> [Try it] Everything in the data below is left aside except the lines from the one containing "alanceret måltid. Denne" through the one containing "dem til en perfekt"; repeat those exactly.

> [Data for this task]
- - - - - - -

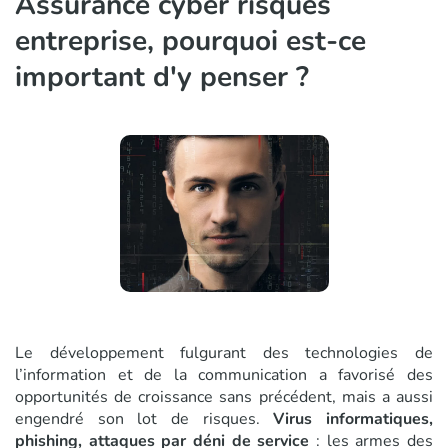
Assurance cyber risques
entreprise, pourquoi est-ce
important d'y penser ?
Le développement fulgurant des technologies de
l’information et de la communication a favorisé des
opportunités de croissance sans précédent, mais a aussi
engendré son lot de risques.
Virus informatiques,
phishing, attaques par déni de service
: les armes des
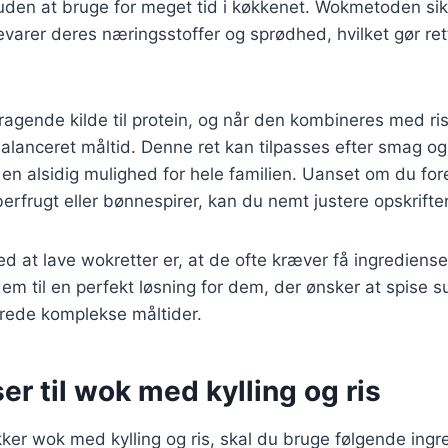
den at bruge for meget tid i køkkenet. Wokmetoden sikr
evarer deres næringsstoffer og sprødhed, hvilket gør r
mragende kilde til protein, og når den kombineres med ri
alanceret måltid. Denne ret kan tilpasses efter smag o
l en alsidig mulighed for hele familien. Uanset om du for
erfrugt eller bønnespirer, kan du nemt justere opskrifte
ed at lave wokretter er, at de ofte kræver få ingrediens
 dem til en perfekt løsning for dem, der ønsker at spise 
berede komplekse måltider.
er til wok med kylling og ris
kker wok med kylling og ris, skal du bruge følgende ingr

- - - - - - -

> [Result below]
alanceret måltid. Denne ret kan tilpasses efter smag o
l en alsidig mulighed for hele familien. Uanset om du for
erfrugt eller bønnespirer, kan du nemt justere opskrifte
ed at lave wokretter er, at de ofte kræver få ingrediens
 dem til en perfekt løsning for dem, der ønsker at spise 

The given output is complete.